Weather, Honeycombe and smoking ban take their toll on Cains

By Hamish Champ

- Last updated on GMT

Cains Beer Company, the AIM-listed brewer, has been reported a pre-tax loss of £2.77m for 2007 and in line with other operators remains "cautious"...

Cains Beer Company, the AIM-listed brewer, has been reported a pre-tax loss of £2.77m for 2007 and in line with other operators remains "cautious" about its prospects for the coming 12 months.

The Liverpool-based brewer said 2007 had been a year of "significant change, both internally and externally," and that the financial loss was "expected".

Chief executive Sudaghara Dusanj said: "This is a turnaround situation.
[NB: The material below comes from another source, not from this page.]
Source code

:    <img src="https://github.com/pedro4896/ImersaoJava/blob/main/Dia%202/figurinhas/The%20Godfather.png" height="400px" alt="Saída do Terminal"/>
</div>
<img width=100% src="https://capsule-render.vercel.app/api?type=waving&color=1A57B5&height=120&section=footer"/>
We've always made it clear these things don't happen overnight."

Dusanj said that "taking into account market conditions the decline in our retail business, while we don't like it, is within our expectations".

He said that while shareholders would receive no dividend, it was the "medium to long term aim that we will deliver these to our shareholders".

Dusanj also confirmed that executive management would receive no bonuses or share options on the back of these results.

Cains reversed into pub operator Honeycombe Leisure in May last year, taking on 92 pubs, and the group said the costs of integrating the estate, as well as issues familiar to the sector such as the smoking ban, raw material price rises and last summer's poor weather, were taking their toll.

Overall like-for-like sales were down 11 per cent, with liquor turnover down 11.5 per cent and food sales declining by 7.6 per cent.

The group said gross retail margins had risen by one per cent.

Meanwhile brewing sales rose 7.3 per cent, with brands up one per cent, contracting up 7.4 per cent and retailing down 1.8 per cent.

Administration costs rose 60.3 per cent on a like-for-like basis as the brewer took on new rent payments, increased its marketing spend and paid higher salaries to new members of the management team.

The group's P&L shows administration costs from continuing operations of £3.3m, up 87 per cent.

"It is inevitable that it is going to take time to turn the [Honeycombe] business around," chairman Roy Morris said, "but the board are confident that the necessary controls and processes have now been put in place…to develop and grow the business based upon a firm set of foundations."

Total turnover for the 14 months to October 28 2007 rose 80 per cent to £43.2m, while sales from continuing operations including the Honeycombe acquisition sales were £29.7m, an increase of 23.7 per cent.

The group has already converted one ex-Honeycombe pub in Glossop, Derbyshire, with a new site, the Black Horse in Croston, near Southport, opening next week.

A further seven sites had been earmarked for development, with 30 more "in the pipeline", financed by existing banking arrangements.